Although I was a psychiatric nurse, I didn't recognize her PTSD, likely because I didn't recognize my own PTSD. We shared the weird world view of PTSD victims but that didn't help us understand one another. It did, but as I learned very young, the best way to deal with it was to not deal with it. The compassion I felt I could not translate into action. All my fussing for her comfort seemed to backfire eventually. I did not realize I was trying to appease someone who could not be appeased.

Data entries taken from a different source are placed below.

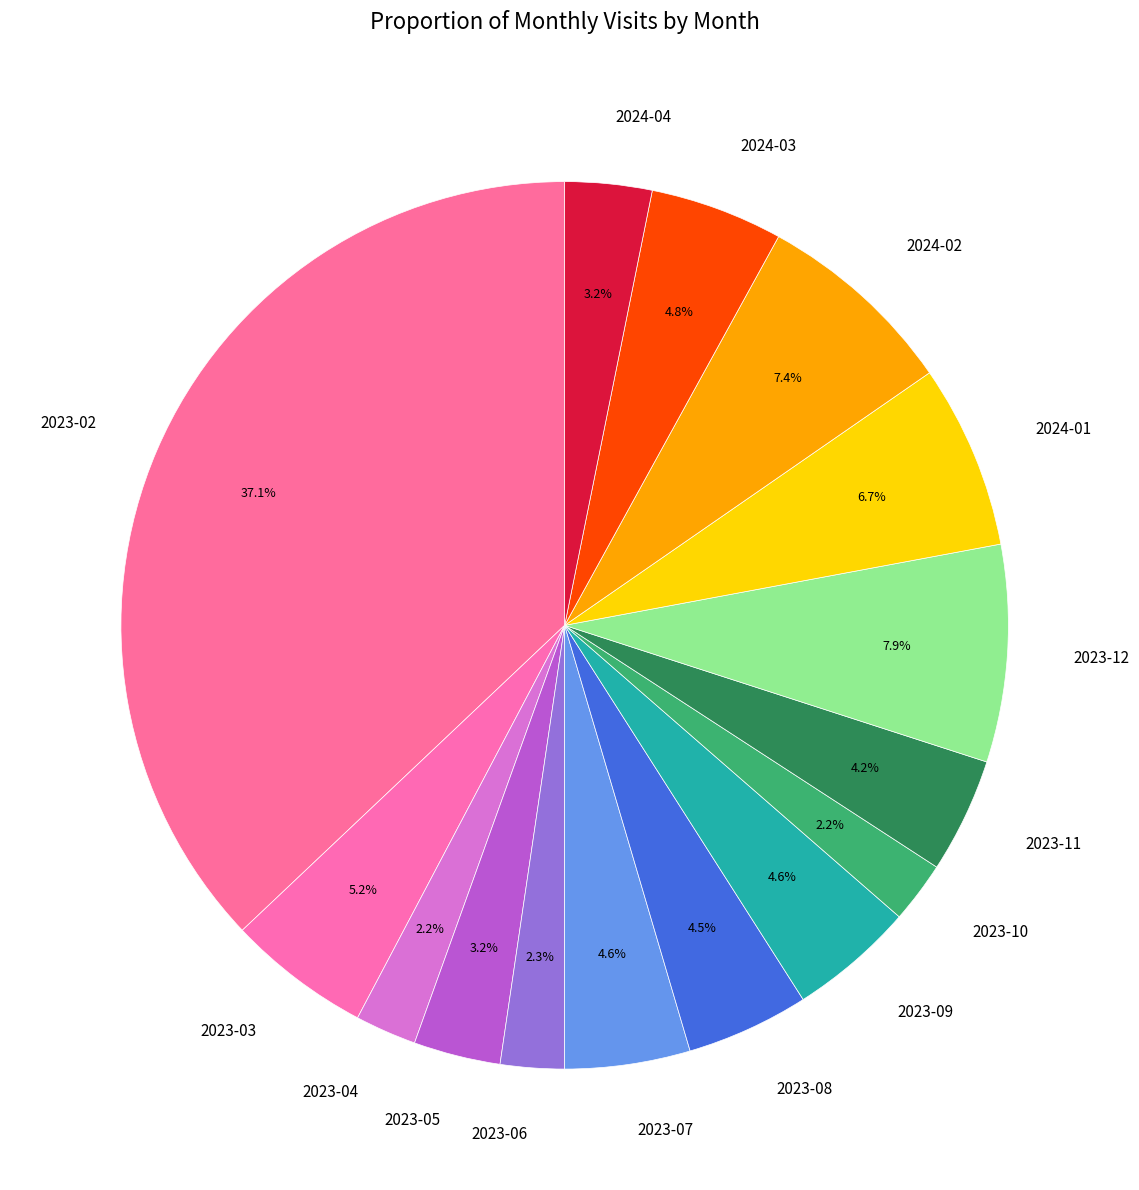

Combined, do 2024-04 and 2023-08 account for over 50%?

No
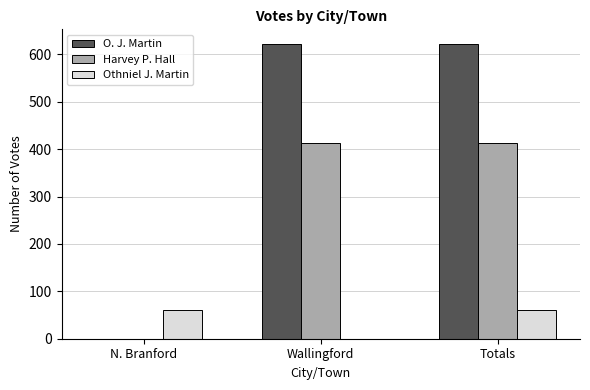

Reading left to right, what are all the values shown in this chart?

O. J. Martin: 0	622	622
Harvey P. Hall: 0	413	413
Othniel J. Martin: 60	0	60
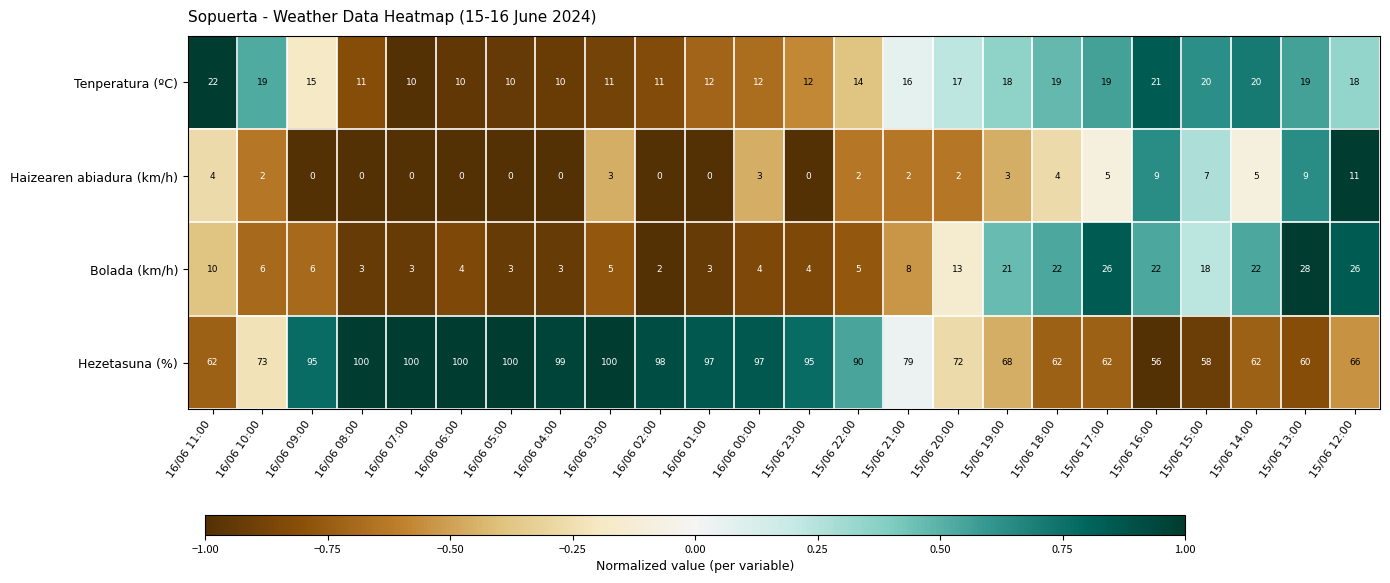

At which label is Hezetasuna (%) closest to 78?

15/06 21:00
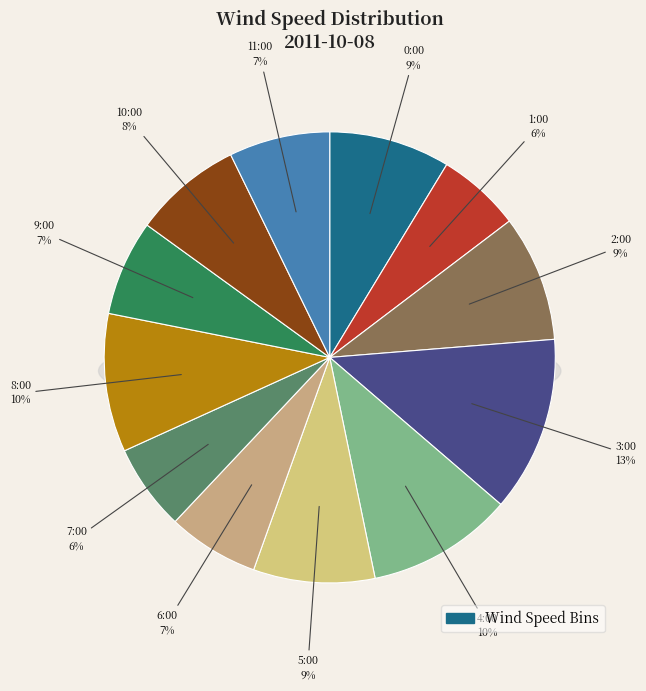

What percentage is the 7:00 slice, to the nearest percent?

6%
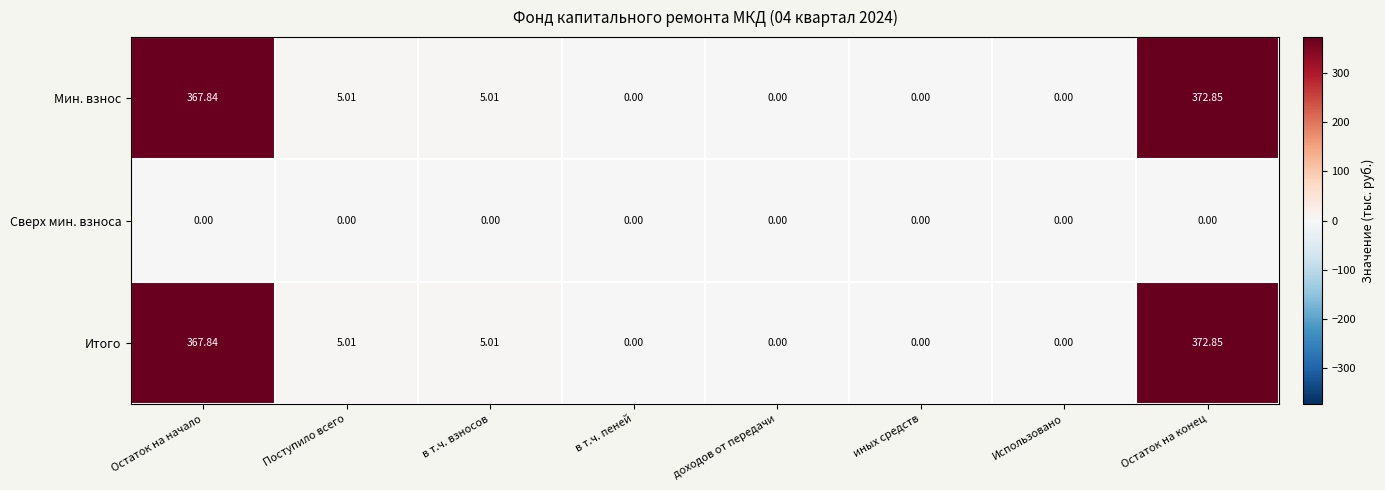

At which category is the sum across all series the highest?

Остаток на конец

As Peter, he'd gone to medical school, set up a million-dollar practice, married a Hungarian countess and fathered 2 children. At the same time, he was dressing as a woman and going to gay bars. He was Ms. Provincetown of 1980 at the Fanasia Fair (check name) gathering of transvestites and transsexuals. He took me there one year and I was impressed with the wild freedom in the streets.
Before, Michelle was full of fun and high spirits. The bitter little person hunched over in her mobility scooter was very different from the person I met. But the diagnosis of Narcissistic Personality Disorder explained the pitched battle and ultimate defeat.